**ACTIVITY**
Your answer should be every line from the records that contains "down".

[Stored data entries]
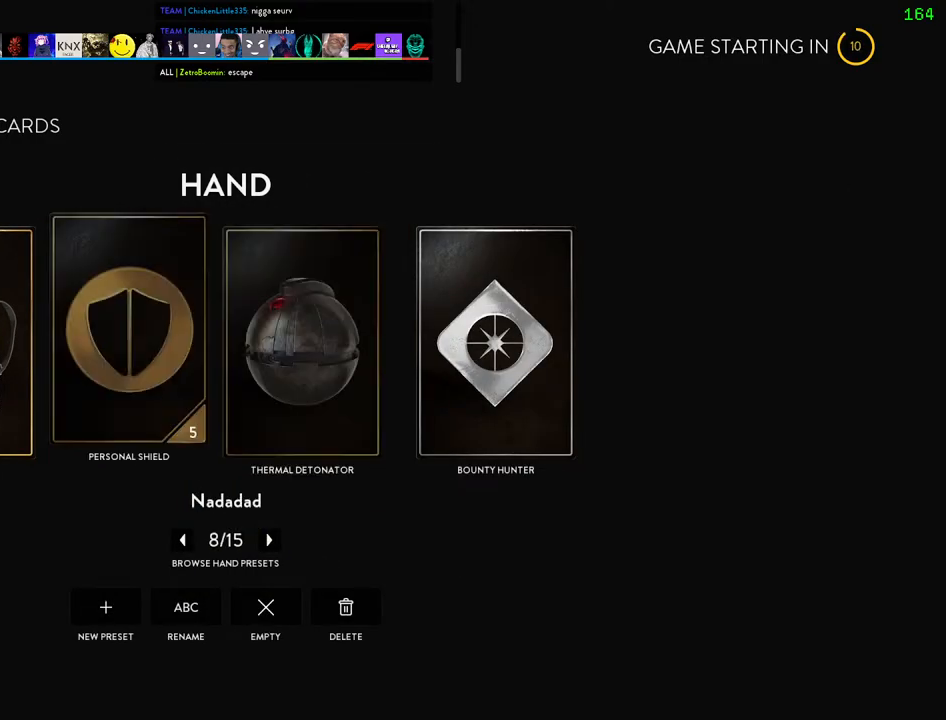
{"keys": ["w"], "mouse": ["left"], "events": [[33, "mouse_left", "up"], [200, "mouse_left", "down"], [283, "mouse_left", "up"], [483, "mouse_left", "down"]]}
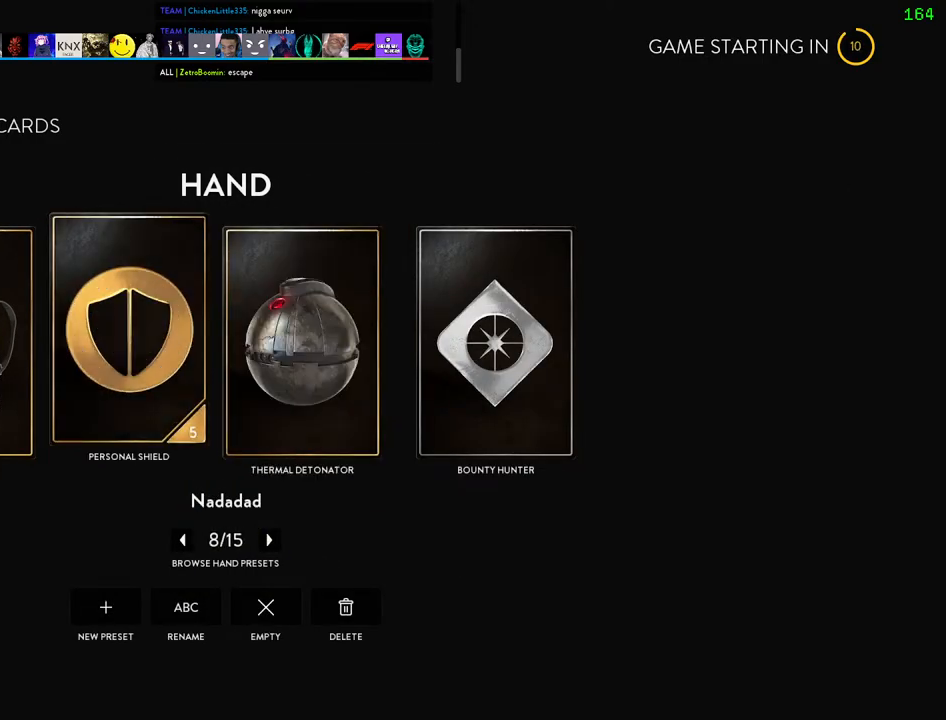
{"keys": ["w"], "mouse": [], "events": [[83, "mouse_left", "up"]]}
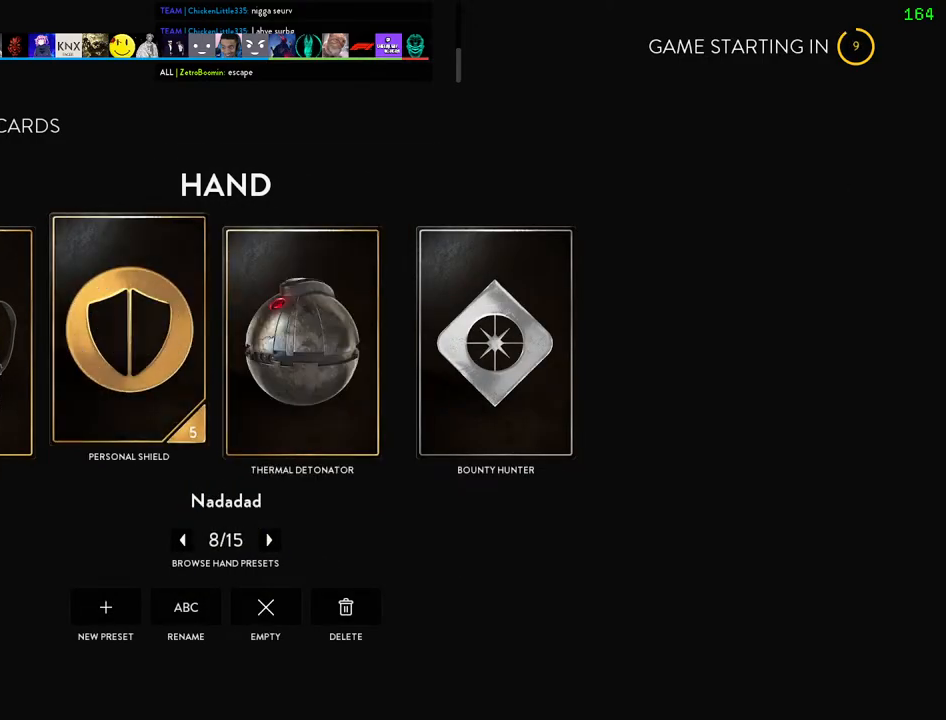
{"keys": ["w"], "mouse": [], "events": [[183, "mouse_left", "down"], [283, "mouse_left", "up"]]}
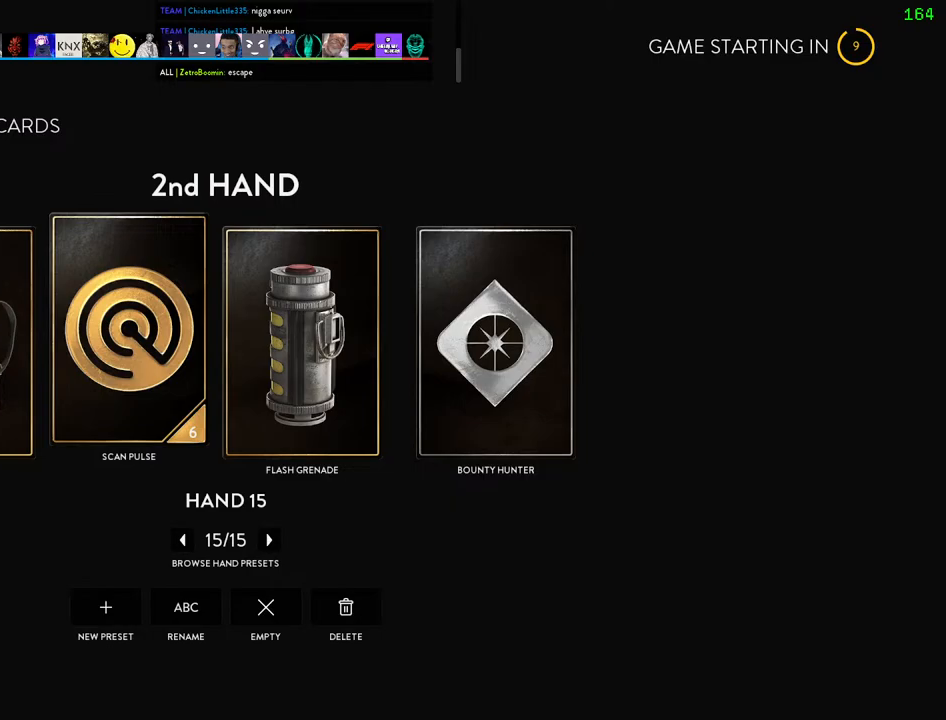
{"keys": ["w"], "mouse": [], "events": [[367, "mouse_left", "down"], [467, "mouse_left", "up"]]}
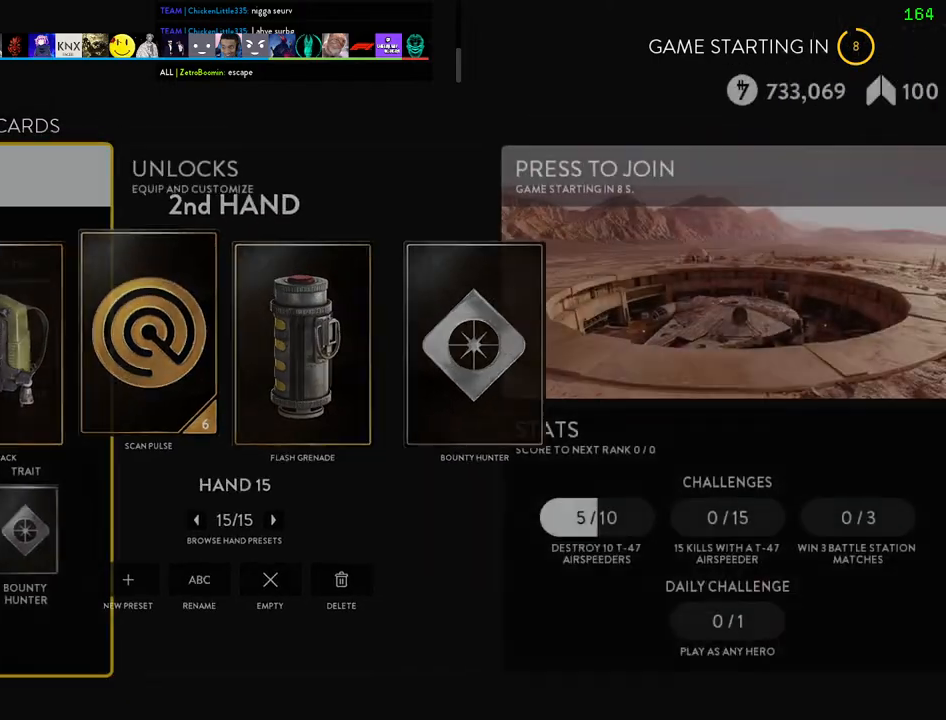
{"keys": ["w"], "mouse": [], "events": []}
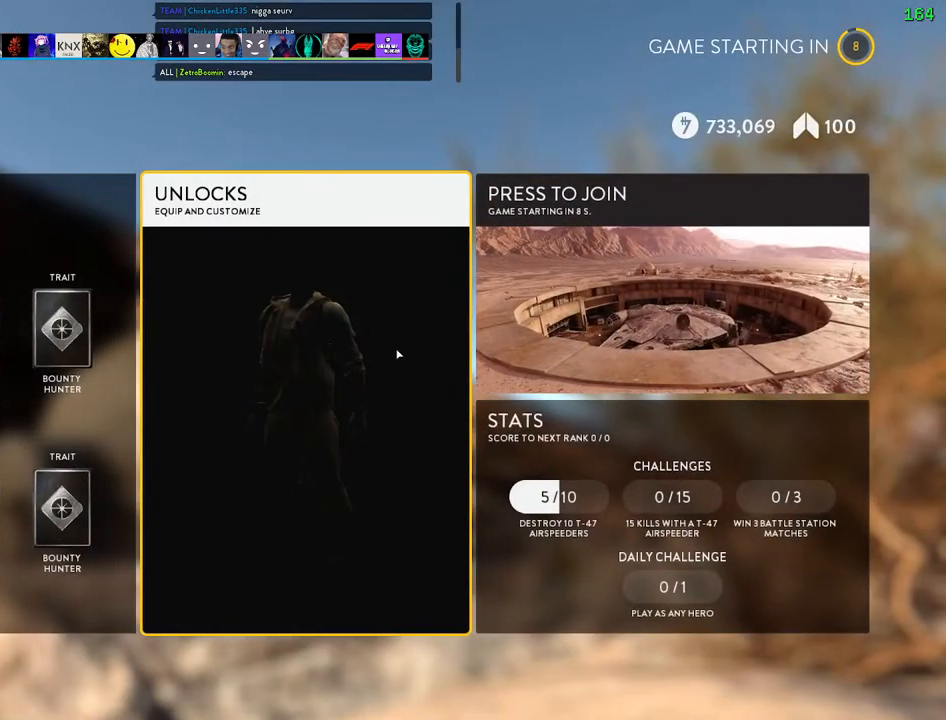
{"keys": ["w"], "mouse": [], "events": []}
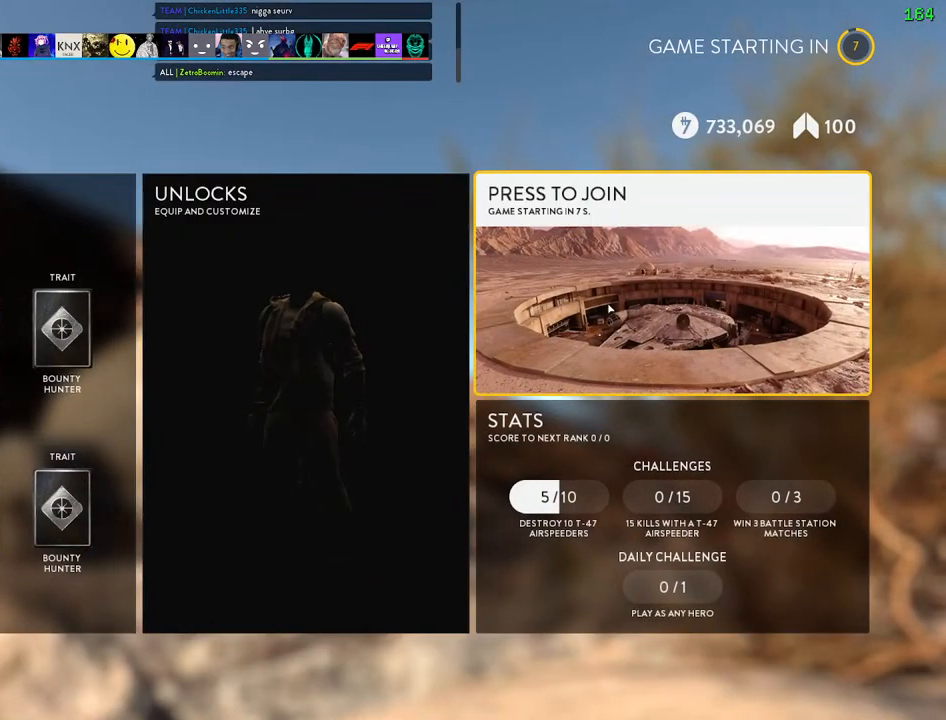
{"keys": ["w"], "mouse": [], "events": []}
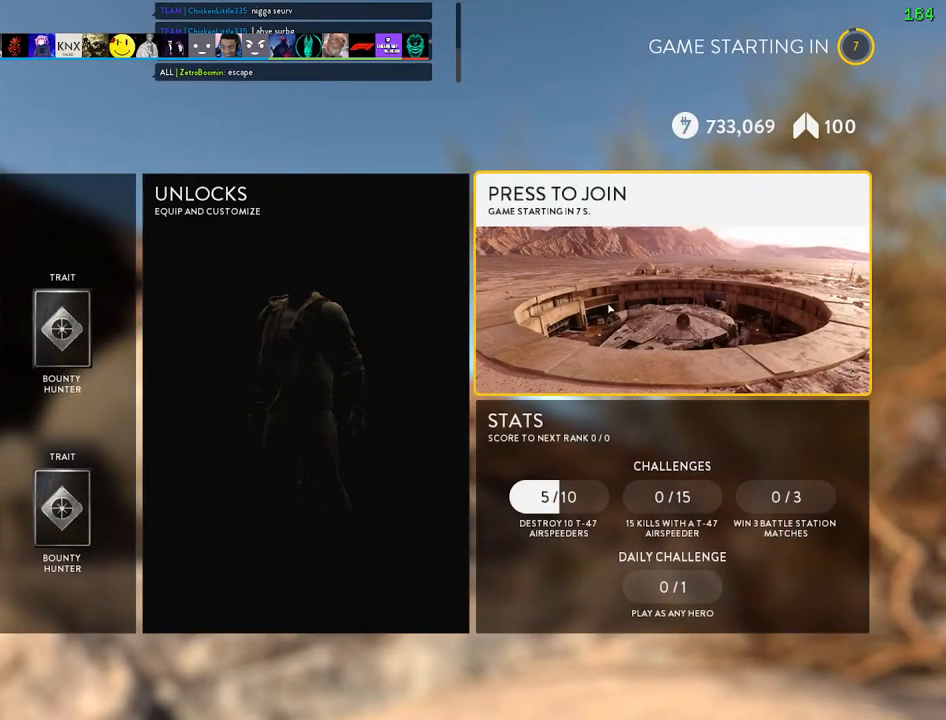
{"keys": ["w"], "mouse": [], "events": []}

**COMPLETED TASK**
{"keys": ["w"], "mouse": ["left"], "events": [[33, "mouse_left", "up"], [200, "mouse_left", "down"], [283, "mouse_left", "up"], [483, "mouse_left", "down"]]}
{"keys": ["w"], "mouse": [], "events": [[183, "mouse_left", "down"], [283, "mouse_left", "up"]]}
{"keys": ["w"], "mouse": [], "events": [[367, "mouse_left", "down"], [467, "mouse_left", "up"]]}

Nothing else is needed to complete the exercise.